Dead-letter channel
Somewhere for the messages that could not go where they were meant to. Anything that matches no subscription, exhausts its retries, or is rejected lands here, held intact, visible in tracking, and waiting for an operator to Resume it once the cause is fixed or Terminate it for good.
The dead-letter channel is how Art2link honours fail loud, never drop. Three kinds of message end up here: one that no send port subscribes to, one whose send port has exhausted retries against a dead endpoint, and one rejected at the edge by validation as a poison message.
What makes it a channel and not a graveyard is that the messages are intact and recoverable. After you fix the bad map, register the missing subscription, or bring the endpoint back, the dead-lettered message can be re-driven and processed as if nothing went wrong.
Art2link gives you two ways to realise this channel. The first is built in and needs no wiring. A run that cannot proceed (an exhausted send port, a message no port subscribes to, a rejection at the edge) is held in the Suspended state: paused with its payload intact and listed in tracking, where it waits on an operator.
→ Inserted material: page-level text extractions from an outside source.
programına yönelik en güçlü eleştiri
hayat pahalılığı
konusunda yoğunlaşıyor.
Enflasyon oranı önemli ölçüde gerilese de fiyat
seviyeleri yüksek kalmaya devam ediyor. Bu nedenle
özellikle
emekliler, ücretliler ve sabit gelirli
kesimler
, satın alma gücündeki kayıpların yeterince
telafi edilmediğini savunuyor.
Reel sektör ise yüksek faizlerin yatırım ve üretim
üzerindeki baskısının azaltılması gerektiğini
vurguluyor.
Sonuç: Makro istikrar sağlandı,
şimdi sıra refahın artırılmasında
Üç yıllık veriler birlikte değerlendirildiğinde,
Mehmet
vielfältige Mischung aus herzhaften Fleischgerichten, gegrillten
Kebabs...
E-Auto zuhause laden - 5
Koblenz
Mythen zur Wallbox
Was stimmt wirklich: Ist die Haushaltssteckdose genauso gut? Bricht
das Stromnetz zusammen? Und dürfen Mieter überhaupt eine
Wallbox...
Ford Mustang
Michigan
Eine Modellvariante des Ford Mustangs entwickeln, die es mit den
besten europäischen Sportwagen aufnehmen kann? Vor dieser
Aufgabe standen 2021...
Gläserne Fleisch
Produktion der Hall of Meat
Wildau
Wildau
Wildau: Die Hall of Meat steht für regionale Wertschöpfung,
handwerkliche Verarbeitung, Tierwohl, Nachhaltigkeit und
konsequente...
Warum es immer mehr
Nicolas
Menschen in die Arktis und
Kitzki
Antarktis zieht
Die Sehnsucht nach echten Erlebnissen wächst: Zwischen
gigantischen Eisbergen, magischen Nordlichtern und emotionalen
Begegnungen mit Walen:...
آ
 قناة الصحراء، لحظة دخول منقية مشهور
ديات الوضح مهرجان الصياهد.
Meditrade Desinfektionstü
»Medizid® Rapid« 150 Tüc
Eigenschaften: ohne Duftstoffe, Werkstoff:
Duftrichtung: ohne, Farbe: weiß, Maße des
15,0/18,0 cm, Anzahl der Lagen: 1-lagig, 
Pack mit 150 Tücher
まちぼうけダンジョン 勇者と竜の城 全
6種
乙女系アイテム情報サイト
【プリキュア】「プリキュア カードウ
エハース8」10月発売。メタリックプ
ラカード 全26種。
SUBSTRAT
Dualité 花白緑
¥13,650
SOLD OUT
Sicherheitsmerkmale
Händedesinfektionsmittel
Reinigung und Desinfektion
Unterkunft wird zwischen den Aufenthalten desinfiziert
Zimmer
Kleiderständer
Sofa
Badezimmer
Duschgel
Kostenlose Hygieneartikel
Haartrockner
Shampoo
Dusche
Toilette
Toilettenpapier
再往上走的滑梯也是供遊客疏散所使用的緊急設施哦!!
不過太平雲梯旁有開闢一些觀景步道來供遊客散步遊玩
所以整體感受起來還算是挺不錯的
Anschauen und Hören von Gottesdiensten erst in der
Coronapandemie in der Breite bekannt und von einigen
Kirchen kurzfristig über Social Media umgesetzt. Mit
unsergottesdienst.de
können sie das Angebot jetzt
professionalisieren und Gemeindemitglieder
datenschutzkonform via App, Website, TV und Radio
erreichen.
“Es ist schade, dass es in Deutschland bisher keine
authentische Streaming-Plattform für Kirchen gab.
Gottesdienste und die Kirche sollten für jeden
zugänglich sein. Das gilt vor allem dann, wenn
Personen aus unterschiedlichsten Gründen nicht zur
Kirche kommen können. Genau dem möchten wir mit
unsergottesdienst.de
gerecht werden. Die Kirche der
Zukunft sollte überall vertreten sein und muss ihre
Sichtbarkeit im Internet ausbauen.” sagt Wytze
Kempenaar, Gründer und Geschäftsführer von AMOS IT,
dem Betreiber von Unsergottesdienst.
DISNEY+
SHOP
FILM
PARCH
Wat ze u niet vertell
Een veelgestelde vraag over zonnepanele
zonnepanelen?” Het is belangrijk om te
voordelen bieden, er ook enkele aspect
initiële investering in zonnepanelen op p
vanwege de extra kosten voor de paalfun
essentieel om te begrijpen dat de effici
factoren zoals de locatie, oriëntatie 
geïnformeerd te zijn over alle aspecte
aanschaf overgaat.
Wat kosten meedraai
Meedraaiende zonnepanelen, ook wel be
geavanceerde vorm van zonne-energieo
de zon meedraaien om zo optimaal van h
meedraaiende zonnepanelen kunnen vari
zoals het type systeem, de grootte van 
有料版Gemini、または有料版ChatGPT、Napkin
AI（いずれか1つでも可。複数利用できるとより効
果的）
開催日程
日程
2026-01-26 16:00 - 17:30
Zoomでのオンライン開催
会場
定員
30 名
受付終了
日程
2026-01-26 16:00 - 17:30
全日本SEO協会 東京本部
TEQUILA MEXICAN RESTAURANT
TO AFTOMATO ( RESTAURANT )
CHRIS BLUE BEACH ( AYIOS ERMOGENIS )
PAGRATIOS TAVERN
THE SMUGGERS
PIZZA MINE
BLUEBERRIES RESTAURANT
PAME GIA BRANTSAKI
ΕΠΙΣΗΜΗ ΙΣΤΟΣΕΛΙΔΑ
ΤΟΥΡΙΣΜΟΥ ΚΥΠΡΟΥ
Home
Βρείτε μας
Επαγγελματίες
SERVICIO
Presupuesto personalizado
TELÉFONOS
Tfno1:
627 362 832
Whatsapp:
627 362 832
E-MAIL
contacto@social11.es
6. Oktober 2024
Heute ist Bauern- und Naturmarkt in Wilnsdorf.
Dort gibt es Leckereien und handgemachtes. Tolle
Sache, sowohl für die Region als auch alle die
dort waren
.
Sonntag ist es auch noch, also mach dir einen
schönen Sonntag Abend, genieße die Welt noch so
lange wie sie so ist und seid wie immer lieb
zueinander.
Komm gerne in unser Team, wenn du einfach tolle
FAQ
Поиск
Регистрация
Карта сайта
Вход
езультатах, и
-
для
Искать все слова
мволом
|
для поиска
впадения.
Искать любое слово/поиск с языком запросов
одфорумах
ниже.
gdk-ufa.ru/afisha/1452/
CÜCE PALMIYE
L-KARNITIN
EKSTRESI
From there you either Resume it, re-driving the held run once the cause is fixed, or Terminate it to discard it. This mirrors the suspended-message model BizTalk operators will recognise: nothing moves until a person decides, and nothing is lost while it waits.
The second realisation turns failures into first-class traffic on the bus rather than parked runs, for when you want an automated reaction instead of a manual one. Enable the failing port’s exception handling with an exception message type, say OrderSendFailed; on error the in-flight message is re-published under that type, payload intact, and the run is recorded as an Exception rather than Suspended. A dedicated dead-letter send port subscribes to that type and parks the message where it can be inspected and replayed:
{{Message.MessageType}} == "OrderSendFailed"Either way nothing is dropped: a failure is either held for an operator in Suspended or re-published as its own visible traffic on the bus, never left to disappear.